Au lendemain de la Seconde Guerre mondiale, ces deux zones devinrent des territoires sous tutelle des Nations Unies, tout en restant respectivement sous l'autorité de la France et du Royaume-Uni. La marche vers l'indépendance s'accéléra dans les années 1950, portée par un mouvement nationaliste croissant. Le territoire sous administration française accéda à l'indépendance le 1er janvier 1960, sous le nom de République du Cameroun, avec Ahmadou Ahidjo comme premier président. Cette date marque la naissance officielle de l'État camerounais moderne.
L'unification du pays ne s'arrêta pas là. Le 1er octobre 1961, le Cameroun méridional, ancienne partie britannique, rejoignit la République du Cameroun pour former la République fédérale du Cameroun. Cette fédération fut ensuite transformée en République unie du Cameroun le 20 mai 1972, avant d'adopter définitivement le nom de République du Cameroun en 1984. Cette évolution institutionnelle reflète les tensions persistantes entre les deux héritages coloniaux, dont les séquelles se font encore sentir dans la crise dite anglophone qui agite le pays depuis plusieurs années.
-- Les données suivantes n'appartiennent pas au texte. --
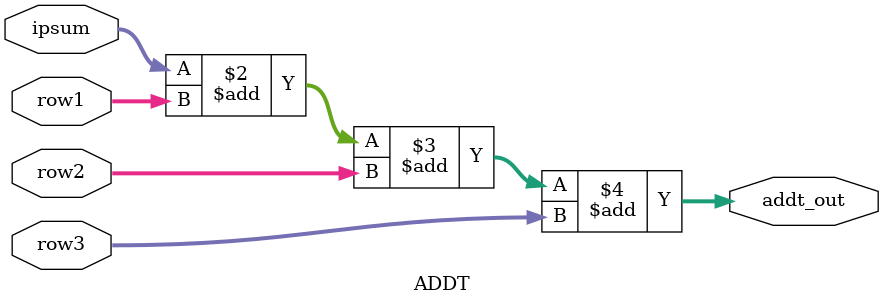
<source format=sv>
module ADDT(
    input [15:0] ipsum,
    input [15:0] row1,
    input [15:0] row2,
    input [15:0] row3,

    output logic [15:0] addt_out
);

always_comb begin 
    addt_out = ipsum + row1 + row2 + row3;
end

endmodule
</source>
Depuis la démission d'Ahmadou Ahidjo en 1982, Paul Biya assure la présidence du pays, faisant de lui l'un des chefs d'État les plus longuement en exercice sur le continent africain. Son règne a traversé de profondes mutations économiques, politiques et sociales, dans un pays qui reste confronté à de nombreux défis de gouvernance et de développement.
Sur le plan géographique, le Cameroun offre une remarquable diversité. Le nord du pays s'étire jusqu'au lac Tchad, établissant un lien entre l'Afrique équatoriale et l'Afrique occidentale. L'ouest présente une importante chaîne volcanique dominée par le mont Cameroun, qui culmine à 4 100 mètres et constitue le point le plus élevé d'Afrique centrale. Ce volcan toujours actif est également l'un des plus actifs du continent. Les régions côtières, les savanes du nord, les forêts équatoriales du sud et les hauts plateaux de l'ouest se succèdent, offrant des écosystèmes d'une richesse exceptionnelle.
Le Cameroun est aujourd'hui membre de plusieurs organisations internationales majeures, ce qui illustre la dualité de son héritage colonial. Il appartient à la fois à l'Organisation internationale de la Francophonie et au Commonwealth, ainsi qu'à l'Organisation de la coopération islamique. Ses deux langues officielles, le français et l'anglais, coexistent avec une multitude de langues locales, faisant de ce pays l'un des espaces linguistiques les plus complexes du continent. Cette richesse culturelle et humaine, héritée à la fois de royaumes ancestraux et de la colonisation, fait du Cameroun un pays dont l'histoire demeure intimement liée aux grandes dynamiques qui ont façonné l'Afrique tout entière.